Another argument often used by the campaigners was that it was extremely unfair that women could not vote. Many pro-suffrage posters would point out that women could hold positions of respect and authority, such as mayor, doctor, teacher or mother but still couldn’t vote. Whereas men could be slave owners, lunatics, convicts or drunkard and yet retain the vote. Men could even be unfit for service in the army and still have the vote, completely invalidating that argument. Women would also pay the same rates and taxes as men, making it extremely unfair that they could not have their say in how the money the spent. Women could own land or companies and have men working for them, yet still not have the vote. This could be a major problem, as women who owned companies would not be able to stop laws that would give huge advantages and job security to the men who worked for them.
On the other hand, women who worked for men were treated unfairly anyway. Women were not allowed to work the same hours as men and often had nowhere near the same rate of pay. Women wanted the vote so that they could gain improved working conditions and this would also make it easier for them to pay the rates and taxes that they had to pay. In fact, just by having their say in what happened to the money, women probably wouldn’t mind the poor conditions so much.

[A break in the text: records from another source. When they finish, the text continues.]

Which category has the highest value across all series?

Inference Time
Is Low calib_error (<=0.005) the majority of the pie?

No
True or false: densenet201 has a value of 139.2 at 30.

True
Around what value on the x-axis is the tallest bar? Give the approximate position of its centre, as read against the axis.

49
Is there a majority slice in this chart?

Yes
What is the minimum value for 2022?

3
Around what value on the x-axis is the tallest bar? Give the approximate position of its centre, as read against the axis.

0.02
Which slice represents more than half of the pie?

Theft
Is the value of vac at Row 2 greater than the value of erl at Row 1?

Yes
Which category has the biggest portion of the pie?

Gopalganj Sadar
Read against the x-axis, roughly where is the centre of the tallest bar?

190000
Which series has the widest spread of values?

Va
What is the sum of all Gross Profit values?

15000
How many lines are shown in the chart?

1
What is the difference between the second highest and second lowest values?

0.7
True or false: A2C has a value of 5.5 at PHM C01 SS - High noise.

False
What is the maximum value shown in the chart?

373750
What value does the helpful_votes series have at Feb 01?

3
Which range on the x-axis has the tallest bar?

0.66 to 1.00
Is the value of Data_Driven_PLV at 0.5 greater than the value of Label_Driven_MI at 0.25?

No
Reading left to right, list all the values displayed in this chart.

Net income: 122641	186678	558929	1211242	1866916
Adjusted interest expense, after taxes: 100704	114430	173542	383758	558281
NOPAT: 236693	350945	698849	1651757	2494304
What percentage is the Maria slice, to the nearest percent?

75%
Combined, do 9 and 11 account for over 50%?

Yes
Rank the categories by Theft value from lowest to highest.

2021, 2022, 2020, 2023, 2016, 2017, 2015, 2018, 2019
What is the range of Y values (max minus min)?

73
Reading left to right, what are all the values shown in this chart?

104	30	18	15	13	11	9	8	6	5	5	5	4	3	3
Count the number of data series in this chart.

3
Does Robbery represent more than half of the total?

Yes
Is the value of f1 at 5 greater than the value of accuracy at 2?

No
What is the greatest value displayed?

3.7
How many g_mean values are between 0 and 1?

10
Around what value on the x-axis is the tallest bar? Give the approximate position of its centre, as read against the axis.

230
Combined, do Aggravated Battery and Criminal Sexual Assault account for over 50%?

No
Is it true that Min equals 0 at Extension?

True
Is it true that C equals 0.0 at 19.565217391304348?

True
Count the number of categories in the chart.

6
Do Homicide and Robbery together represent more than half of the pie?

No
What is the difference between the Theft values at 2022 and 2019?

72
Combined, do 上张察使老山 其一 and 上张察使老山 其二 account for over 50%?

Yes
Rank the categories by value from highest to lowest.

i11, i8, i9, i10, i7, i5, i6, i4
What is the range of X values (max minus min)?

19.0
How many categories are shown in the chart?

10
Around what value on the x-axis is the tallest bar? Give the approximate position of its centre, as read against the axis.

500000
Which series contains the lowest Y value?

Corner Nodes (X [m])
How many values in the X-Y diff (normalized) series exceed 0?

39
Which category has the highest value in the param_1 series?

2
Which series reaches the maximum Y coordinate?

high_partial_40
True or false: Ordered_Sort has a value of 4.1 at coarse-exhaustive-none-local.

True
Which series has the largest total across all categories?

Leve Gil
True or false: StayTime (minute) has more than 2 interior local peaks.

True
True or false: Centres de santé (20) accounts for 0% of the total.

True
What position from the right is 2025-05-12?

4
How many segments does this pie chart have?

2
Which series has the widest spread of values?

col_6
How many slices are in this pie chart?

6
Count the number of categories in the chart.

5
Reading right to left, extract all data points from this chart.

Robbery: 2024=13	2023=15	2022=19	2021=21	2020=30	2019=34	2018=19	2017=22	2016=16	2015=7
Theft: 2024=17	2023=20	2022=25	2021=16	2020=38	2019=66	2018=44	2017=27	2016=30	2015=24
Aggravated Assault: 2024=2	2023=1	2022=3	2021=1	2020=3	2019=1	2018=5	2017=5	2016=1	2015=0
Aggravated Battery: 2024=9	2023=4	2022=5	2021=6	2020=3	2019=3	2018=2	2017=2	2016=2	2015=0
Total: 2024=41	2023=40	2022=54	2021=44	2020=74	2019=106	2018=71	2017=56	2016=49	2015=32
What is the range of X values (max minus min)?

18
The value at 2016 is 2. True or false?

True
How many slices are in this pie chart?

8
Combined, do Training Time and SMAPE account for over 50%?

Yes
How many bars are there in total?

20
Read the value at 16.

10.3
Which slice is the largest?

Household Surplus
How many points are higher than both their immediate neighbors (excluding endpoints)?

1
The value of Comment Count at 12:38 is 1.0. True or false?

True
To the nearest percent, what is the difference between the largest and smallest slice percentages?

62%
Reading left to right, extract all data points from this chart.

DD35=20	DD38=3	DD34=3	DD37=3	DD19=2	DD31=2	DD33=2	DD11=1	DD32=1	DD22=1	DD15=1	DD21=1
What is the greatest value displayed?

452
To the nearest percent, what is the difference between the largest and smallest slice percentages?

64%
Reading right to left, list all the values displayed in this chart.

There were many arguments for and against women’s suffrage, some of these good arguments and others completely unfounded. To being with, women’s suffrage was seen as a joke and wasn’t taken seriously. However, by 1914, the Antis’ arguments seemed old fashioned and it would only be a matter of time before women got the vote. Antis’ arguments were unjustified and unconvincing and the women’s arguments held much reason. With the World War showing Britain that women were just as able as men, even many Antis were won over and abandoned their own arguments. But the Suffragists, Suffragettes and Antis did all agree on one thing: votes for women would bring about change and social revolution.